CEEPR Working Paper 2021-001, January 2021
Cristian Junge, Dharik Mallapragada, and Richard Schmalensee
Variable renewable energy (VRE) resources, mainly wind and solar, are becoming increasingly important sources of electricity in many regions. Because the maximum output of VRE generators is variable and imperfectly predictable, however, increased penetration of VRE generation makes it more difficult for power system operators to match supply and demand at every instant. The traditional solution to this problem would be to employ more gas turbines or gas combined-cycle plants, both of which can increase and decrease output rapidly. But building more gas-fired generation is inconsistent with climate policy mandates and a desire to reduce carbon dioxide emissions.

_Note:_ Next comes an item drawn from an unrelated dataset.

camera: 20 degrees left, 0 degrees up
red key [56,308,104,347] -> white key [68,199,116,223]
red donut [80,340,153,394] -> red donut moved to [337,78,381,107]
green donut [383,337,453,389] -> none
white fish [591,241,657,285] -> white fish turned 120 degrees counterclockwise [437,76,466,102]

As the costs of storage, particularly lithium-ion battery storage, have rapidly declined, storage has emerged as a potentially attractive, carbon-free alternative solution to problems posed by increased VRE penetration. Policymakers are therefore encouraging the deployment of storage. In California, for instance, the Public Utilities Commission has been requiring load-serving entities to procure storage since the promulgation of statutory requirements in 2010. Battery storage targets have also been established, inter alia, in Massachusetts, Nevada, New Jersey, New York, and Oregon, and are under consideration in other states. At the national level, the Federal Regulatory Commission has issued Order 841, which is intended to open wholesale energy markets to merchant storage providers.

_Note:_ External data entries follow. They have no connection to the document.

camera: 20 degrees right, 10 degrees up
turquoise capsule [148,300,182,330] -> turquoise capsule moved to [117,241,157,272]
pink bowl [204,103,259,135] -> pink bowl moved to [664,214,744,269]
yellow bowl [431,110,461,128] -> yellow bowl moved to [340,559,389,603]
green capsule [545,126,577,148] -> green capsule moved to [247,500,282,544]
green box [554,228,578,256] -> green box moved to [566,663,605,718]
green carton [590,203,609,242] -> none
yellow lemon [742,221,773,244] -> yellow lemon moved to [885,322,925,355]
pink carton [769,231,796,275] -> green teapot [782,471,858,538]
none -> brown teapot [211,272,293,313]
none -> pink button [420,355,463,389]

In a new CEEPR Working paper titled “Energy Storage Investment and Operation in Efficient Electric Power Systems”, Cristian Junge, Dharik Mallapragada and Richard Schmalensee explore what economic theory implies about the general properties of cost-efficient electric power systems in which storage performs energy arbitrage to help balance supply and demand. They start from a Boiteux-Turvey-style investment planning model that generally assumes constant returns to scale in generation, offering a reasonable approximation for systems without significant coal or nuclear generation. There are a number of ways that storage has been added to models of this sort, but Junge et al. consider an explicitly dynamic Boiteux-Turvey-style model with perfect foresight, assuming constant returns to scale in storage as well as in generation. They proceed to simulate a deeply decarbonized “Texas-like” power system under greenfield conditions with two available storage technologies: Lithium-ion batteries and power-to-hydrogen-to-power.
Applying this analytical framework, Junge et al. are able to obtain a number of general results regarding investment in and operation of storage facilities under competition. Overall, the analysis reveals the greater complexity of efficient investment in and operation of storage facilities. In general, even under an assumption of constant returns to scale, storage technologies are described by the values of seven cost and performance parameters. Like reservoir hydroelectric facilities, optimal energy storage discharge depends on expectations about future demand and supply conditions, encapsulated in the shadow value of stored energy. Unlike reservoir hydro facilities, charging energy storage facilities (including pumped hydro facilities) is a decision, not something determined by nature, and the choice of storage capacity is generally less constrained than the choice of reservoir capacity.
Junge et al. nonetheless demonstrate that all storage technologies employed just break even at a social optimum. Since social optima and competitive equilibria coincide in their model, this break-even result provides some support for general reliance on markets to drive investments in energy storage. They also shown how optimal storage operation depends on the shadow value of stored energy, though that unobservable shadow value depends on conditions in future periods. The simulation suggests that it is not possible to establish fully general results regarding investment in and operation of multiple storage technologies; in other words, there is no simple merit-order analog even under perfect foresight.
What the authors further demonstrate is that, if it is optimal to employ multiple storage technologies, the ones with the lowest capital cost of energy storage capacity are generally best suited to providing long-term storage. But the analysis also shows by example that storage technologies optimally play multiple roles in grid operations, providing charge-discharge cycles of various durations. The simulation exercises used in the analysis show that when multiple storage technologies are employed, frequency domain analysis is useful for characterizing the relative importance of the different cycle durations that each provides, and that these relative weights depend on the mix of generation and storage technologies employed.
Concluding their research, Junge et al. see three important directions for future work. First, they point to the decision in many organized markets to cap energy prices below the true value of lost load, leading the competitive market to exhibit a “missing money” problem in which the equilibrium level of reliability provided will be too low because it will reflect the price cap rather than the true value of lost load. In such systems, subsidies to investment in storage may offer a preferable response to the missing money problem than widely used capacity mechanisms, a possibility that has yet to be proven. Second, they recommend further research on frequency domain analysis to examine how the power spectra of alternative storage technologies respond to changes in cost parameters and system conditions. And finally, they point to a need for computational models that can be used to optimize the operation of real storage systems under realistic stochastic processes of demand and VRE generation, with realistically imperfect foresight.
Cristian Junge, Dharik Mallapragada, and Richard Schmalensee (2021), “Energy Storage Investment and Operation in Efficient Electric Power Systems.” MIT CEEPR Working Paper 2021-001, January 2021.